Requirement:
Please answer these questions from the post on racism, one line each.
(a) Which film does the post name as the source of the opening quotation?
(b) In the shop example, what group is the customer identified as belonging to?
(c) What formula for racism does the writer say turns up around the internet?

Black people can't be racist. Prejudiced yes, but not racist. Racism describes a system of advantage based on race. Black people can't be racists since we don't stand to benefit from such a system.That's actually from a film called Dear White People, or, at least, we're told it is (I have not seen the film). But just because it's in a movie doesn't make it so. Racism is not like that as, I hope, I can demonstrate via reasoned argument... and that is what I did in the comments section of the post that led me to the consideration (but I should stress I don't think my comments were germane to the post's substantial discussion).
There are some important things to start off with. Firstly, I assume the film was talking about the situation within America rather than, say, Zimbabwe. Therefore, if by some miracle, this post attracts comments and they take this tack (e.g. but discriminatory systems that benefits blacks are possible)... you, the comment writer, you're an idiot, piss off. Secondly, this is a piss poor way of criticising reverse racism. It doesn't exist because if it's racist it's, well, just racism. Sometimes things which sound stupid are right. In fact, the human propensity to favour certain things because they're pricier, more authoritative or have some sense of class is one of the issues with the above definition of racism.
When I wander around the internet, I sometimes encounter the idea that racism = prejudice + power and I think this conception is the same as the one described above. In particular, I think this is a deeply appealing description because it sounds complex and educated. In other words, if you come across this definition, you can pat yourself on the back for being Educated, you've got past the "lies to children" and now understand the actual world. In reality, prejudice + power (or systemic advantage) is a gross simplification that greatly blunts the utility of racism as a tool of analysis. The reality is that when you try to use prejudice + power you find yourself unable to wield a tool that is useful. Let's think about an example.
Imagine we're confronted with a situation where an African-American shopkeeper and a Native American customer come into contact. If the shopkeeper decides that the customer is Native American and closes up shop, how do we analyse this situation? What about if the customer determines the shopkeeper is African-American and decides to walk away? How do we deal with that?
Strictly following Dear White People we have to call this prejudice. We thus deny the possibility of any minority group member's ever having agency/power in society as is. The ability to create small micro-systems of discrimination is a possible work-around but the potential of personal power to cause harm in peoples' lives is exacerbated by prejudice + power. After all, prejudice has none of the cultural capital that racism does. Prejudice just lacks the oomph that racism has. It's hard to explain but you're just not going to get people as up in arms to fight prejudice as if you're talking about racism. I think a large part of it is because if I describe someone as being prejudiced I implicitly say, "Well, they've got their dumb views, their prejudices, but that's on them as an individual, and if it is individual it is small, isolated and why should I care?" When I say racism, I am talking about some big idea that lots of people buy into. "I'm not racist" means I'm not one of them that are, whereas "I'm not prejudiced" means "My views aren't prejudiced".

[Data excerpts]
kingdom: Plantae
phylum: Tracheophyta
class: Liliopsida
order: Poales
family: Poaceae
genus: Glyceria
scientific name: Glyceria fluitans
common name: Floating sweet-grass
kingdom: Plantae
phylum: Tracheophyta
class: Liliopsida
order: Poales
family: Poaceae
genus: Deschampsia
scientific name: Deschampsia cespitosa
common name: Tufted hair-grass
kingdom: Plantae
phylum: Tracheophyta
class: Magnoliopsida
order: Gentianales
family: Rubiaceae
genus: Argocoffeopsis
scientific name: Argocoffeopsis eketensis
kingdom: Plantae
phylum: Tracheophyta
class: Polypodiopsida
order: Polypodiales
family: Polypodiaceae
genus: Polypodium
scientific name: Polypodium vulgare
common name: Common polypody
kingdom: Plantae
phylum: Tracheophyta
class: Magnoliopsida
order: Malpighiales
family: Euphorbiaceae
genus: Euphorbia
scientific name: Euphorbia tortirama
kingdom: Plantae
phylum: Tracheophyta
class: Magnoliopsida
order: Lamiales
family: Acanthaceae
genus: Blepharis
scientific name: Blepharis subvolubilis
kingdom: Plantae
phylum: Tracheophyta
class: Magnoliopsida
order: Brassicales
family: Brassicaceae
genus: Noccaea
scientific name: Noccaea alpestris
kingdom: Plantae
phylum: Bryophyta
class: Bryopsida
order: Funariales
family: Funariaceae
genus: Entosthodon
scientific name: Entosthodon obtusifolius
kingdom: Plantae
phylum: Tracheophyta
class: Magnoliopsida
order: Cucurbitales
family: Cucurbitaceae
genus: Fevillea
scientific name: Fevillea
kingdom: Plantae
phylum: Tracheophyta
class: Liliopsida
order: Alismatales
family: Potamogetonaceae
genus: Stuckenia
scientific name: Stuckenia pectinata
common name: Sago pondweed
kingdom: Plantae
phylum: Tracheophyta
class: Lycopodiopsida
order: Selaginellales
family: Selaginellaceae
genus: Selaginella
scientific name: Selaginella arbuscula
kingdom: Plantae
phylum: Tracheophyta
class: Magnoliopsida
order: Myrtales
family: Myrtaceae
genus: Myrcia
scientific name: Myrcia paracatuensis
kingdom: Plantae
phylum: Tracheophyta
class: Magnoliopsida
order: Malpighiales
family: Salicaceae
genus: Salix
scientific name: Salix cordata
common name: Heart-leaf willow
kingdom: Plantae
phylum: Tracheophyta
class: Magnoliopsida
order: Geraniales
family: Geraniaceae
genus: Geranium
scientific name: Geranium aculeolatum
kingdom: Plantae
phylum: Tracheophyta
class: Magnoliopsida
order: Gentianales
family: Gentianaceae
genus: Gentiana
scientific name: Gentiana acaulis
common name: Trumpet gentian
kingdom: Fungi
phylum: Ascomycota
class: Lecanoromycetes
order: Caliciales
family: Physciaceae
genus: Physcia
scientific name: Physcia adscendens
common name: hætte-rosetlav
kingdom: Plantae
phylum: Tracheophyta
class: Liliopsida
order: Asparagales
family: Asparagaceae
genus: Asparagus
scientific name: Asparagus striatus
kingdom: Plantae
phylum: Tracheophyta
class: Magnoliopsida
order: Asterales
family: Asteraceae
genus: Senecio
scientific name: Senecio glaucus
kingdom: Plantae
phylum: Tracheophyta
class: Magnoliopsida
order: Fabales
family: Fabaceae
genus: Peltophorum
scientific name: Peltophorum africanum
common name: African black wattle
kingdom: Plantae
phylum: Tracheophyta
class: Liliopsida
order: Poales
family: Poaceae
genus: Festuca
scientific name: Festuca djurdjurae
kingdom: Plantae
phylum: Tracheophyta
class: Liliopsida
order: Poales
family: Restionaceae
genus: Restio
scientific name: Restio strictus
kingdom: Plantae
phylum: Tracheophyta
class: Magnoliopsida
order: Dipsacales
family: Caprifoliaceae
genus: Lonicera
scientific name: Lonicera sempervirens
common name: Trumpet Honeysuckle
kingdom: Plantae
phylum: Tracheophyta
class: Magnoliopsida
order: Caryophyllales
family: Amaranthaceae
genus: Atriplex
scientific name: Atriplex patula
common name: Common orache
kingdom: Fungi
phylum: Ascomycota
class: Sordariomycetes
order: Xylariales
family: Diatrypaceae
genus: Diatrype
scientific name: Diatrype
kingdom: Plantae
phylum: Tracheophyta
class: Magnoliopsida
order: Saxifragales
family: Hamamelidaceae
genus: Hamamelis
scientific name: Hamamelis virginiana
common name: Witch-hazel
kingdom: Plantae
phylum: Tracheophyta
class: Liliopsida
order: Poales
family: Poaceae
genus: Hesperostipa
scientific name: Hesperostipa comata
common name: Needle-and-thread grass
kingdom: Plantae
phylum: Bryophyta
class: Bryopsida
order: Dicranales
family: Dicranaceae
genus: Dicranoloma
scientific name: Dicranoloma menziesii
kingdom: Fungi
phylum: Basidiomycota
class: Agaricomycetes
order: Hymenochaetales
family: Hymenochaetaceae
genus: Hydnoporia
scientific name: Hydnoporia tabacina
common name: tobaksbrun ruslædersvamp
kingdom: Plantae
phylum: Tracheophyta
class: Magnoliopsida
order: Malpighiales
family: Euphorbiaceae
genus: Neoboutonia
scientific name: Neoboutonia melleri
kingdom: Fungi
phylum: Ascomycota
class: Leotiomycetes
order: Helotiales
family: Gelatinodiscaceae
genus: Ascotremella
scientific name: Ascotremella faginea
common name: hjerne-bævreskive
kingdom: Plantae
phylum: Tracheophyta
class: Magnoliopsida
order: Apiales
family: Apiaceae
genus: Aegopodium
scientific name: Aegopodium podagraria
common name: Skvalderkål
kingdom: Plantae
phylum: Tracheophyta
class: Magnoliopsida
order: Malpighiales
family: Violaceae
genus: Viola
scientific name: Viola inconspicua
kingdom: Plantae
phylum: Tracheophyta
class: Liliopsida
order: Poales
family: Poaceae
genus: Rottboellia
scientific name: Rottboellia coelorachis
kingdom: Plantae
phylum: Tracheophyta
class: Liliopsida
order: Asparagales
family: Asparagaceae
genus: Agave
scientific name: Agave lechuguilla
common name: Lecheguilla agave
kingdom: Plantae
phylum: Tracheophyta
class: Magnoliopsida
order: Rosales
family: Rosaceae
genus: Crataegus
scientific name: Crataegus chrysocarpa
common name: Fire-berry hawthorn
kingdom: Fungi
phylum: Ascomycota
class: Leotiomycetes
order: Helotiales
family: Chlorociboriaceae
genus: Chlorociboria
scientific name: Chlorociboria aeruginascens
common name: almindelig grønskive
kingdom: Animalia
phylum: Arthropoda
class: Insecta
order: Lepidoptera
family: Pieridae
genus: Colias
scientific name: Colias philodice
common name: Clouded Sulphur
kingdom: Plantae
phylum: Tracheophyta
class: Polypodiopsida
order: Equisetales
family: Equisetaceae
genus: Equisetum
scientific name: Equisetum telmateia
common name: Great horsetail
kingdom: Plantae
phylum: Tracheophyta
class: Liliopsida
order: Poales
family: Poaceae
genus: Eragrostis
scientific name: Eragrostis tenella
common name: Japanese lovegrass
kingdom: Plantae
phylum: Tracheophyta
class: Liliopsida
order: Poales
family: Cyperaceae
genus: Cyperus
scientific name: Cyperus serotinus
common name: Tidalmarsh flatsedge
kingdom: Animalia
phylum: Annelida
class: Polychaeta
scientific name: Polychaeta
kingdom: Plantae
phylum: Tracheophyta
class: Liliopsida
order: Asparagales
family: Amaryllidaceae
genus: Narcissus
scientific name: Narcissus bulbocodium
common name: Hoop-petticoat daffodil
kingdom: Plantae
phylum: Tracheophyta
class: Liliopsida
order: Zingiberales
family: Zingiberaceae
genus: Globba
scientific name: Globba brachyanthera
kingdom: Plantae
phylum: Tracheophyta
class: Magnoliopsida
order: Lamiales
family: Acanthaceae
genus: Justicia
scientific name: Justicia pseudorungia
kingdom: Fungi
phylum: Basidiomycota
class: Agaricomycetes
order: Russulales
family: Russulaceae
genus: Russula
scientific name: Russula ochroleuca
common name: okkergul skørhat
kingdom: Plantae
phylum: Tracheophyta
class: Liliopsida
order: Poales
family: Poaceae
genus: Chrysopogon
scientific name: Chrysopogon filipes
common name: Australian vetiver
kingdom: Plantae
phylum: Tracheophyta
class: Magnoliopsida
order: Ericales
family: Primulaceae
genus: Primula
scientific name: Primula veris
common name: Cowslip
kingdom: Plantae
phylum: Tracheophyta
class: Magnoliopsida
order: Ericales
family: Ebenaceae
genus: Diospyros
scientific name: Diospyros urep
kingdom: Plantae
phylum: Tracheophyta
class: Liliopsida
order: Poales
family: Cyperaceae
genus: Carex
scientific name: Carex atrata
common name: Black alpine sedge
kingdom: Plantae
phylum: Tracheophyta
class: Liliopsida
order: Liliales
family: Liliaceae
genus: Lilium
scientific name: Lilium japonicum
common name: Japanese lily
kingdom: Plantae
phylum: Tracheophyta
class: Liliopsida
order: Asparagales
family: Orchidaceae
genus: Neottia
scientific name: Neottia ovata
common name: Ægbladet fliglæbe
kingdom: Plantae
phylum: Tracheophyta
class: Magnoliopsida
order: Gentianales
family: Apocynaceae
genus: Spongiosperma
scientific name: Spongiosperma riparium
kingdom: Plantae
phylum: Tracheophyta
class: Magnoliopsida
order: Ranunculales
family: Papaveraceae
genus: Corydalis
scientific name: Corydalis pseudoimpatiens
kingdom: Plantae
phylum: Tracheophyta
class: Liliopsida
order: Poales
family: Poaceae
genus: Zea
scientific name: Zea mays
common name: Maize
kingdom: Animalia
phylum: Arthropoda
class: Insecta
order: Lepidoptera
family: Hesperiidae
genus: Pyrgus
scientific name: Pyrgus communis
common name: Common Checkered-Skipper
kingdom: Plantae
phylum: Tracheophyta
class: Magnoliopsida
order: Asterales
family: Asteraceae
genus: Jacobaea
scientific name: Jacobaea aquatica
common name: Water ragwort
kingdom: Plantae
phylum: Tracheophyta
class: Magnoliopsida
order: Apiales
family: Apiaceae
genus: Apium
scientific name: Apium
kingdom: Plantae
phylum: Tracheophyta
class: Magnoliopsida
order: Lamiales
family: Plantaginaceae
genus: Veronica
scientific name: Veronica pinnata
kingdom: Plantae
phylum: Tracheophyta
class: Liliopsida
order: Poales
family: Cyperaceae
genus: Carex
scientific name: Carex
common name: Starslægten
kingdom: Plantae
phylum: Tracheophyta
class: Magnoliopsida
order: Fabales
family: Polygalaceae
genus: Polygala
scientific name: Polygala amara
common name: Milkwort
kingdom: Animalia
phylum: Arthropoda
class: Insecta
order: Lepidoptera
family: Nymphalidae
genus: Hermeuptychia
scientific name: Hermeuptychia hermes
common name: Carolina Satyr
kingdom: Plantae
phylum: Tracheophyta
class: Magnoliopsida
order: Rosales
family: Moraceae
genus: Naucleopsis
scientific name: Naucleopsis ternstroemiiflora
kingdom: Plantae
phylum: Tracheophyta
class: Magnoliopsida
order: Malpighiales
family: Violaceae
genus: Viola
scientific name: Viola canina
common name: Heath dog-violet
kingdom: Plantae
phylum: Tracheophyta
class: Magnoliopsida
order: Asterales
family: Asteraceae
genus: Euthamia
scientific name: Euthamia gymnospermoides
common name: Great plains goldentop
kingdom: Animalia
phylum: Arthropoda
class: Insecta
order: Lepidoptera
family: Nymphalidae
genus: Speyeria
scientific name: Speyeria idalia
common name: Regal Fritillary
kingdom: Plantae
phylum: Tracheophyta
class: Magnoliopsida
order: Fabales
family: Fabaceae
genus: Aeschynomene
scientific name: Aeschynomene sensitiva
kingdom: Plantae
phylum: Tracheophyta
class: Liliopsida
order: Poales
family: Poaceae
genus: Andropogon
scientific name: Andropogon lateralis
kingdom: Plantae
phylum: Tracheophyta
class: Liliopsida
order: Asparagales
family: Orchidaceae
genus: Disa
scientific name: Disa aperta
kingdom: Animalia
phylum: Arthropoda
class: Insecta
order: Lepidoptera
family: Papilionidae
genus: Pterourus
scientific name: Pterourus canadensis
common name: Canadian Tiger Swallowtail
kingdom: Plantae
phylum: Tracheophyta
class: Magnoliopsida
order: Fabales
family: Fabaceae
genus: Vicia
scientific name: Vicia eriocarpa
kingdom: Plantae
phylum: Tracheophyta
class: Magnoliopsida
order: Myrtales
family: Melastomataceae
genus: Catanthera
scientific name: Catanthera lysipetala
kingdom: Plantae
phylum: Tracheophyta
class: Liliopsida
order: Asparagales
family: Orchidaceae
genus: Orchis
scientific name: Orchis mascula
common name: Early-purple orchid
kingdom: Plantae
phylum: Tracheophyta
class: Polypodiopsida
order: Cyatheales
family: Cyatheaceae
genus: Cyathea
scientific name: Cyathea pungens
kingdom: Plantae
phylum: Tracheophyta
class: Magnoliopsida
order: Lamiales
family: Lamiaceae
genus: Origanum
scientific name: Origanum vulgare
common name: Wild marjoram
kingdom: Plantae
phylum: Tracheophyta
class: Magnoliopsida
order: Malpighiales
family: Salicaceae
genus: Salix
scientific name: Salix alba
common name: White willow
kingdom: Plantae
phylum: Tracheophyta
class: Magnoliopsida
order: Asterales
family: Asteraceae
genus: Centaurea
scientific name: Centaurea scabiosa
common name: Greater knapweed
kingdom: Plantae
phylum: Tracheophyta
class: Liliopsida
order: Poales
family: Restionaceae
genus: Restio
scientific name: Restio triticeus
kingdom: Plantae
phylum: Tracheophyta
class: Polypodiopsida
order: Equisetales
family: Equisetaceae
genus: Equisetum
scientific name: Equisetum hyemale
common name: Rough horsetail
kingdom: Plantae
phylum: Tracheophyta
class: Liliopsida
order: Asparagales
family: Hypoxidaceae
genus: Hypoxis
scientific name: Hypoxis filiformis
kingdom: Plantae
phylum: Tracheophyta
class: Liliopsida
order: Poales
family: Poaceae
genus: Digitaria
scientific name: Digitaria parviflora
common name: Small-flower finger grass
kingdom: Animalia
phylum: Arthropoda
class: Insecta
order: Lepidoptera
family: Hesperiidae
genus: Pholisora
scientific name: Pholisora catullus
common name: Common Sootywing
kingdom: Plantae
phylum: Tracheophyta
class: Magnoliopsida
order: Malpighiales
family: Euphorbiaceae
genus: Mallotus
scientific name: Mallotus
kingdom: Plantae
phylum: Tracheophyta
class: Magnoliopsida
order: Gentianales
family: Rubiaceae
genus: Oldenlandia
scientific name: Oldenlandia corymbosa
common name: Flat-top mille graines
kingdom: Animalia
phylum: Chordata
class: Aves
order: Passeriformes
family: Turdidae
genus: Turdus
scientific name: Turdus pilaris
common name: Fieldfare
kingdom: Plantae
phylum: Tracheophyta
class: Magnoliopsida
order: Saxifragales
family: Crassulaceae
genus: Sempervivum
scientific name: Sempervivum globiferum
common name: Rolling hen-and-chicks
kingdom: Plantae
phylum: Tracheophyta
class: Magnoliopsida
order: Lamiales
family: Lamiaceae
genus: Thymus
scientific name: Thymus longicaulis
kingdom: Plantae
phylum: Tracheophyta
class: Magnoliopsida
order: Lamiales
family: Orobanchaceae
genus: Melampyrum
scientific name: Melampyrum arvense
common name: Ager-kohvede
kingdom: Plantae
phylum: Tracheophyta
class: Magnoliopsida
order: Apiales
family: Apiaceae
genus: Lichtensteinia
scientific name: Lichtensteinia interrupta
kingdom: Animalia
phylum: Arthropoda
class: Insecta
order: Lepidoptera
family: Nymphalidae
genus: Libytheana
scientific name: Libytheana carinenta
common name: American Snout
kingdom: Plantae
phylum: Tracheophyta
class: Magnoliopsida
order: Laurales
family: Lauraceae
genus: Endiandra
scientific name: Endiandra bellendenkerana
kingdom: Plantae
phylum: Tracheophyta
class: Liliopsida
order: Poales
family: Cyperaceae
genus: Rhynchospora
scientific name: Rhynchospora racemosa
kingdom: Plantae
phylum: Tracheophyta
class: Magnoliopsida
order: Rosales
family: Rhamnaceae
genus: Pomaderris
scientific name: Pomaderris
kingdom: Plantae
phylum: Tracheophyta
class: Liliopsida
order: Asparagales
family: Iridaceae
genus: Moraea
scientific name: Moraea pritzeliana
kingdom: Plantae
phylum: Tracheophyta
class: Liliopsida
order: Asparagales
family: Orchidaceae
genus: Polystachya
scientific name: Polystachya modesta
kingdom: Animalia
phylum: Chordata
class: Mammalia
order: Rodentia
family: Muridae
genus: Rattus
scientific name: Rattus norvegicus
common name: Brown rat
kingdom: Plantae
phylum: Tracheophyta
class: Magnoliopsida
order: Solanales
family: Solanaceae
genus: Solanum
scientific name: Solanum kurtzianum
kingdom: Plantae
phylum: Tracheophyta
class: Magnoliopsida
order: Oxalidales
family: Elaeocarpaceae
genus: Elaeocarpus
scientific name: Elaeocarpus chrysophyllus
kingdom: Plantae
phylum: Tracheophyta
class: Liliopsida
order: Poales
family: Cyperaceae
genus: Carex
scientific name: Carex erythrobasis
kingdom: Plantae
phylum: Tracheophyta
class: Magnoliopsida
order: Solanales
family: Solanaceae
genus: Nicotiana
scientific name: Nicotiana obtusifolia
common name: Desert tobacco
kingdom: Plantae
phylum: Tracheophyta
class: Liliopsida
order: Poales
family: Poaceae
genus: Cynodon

Completed exercise:
(a) Dear White People
(b) Native American
(c) Racism = prejudice + power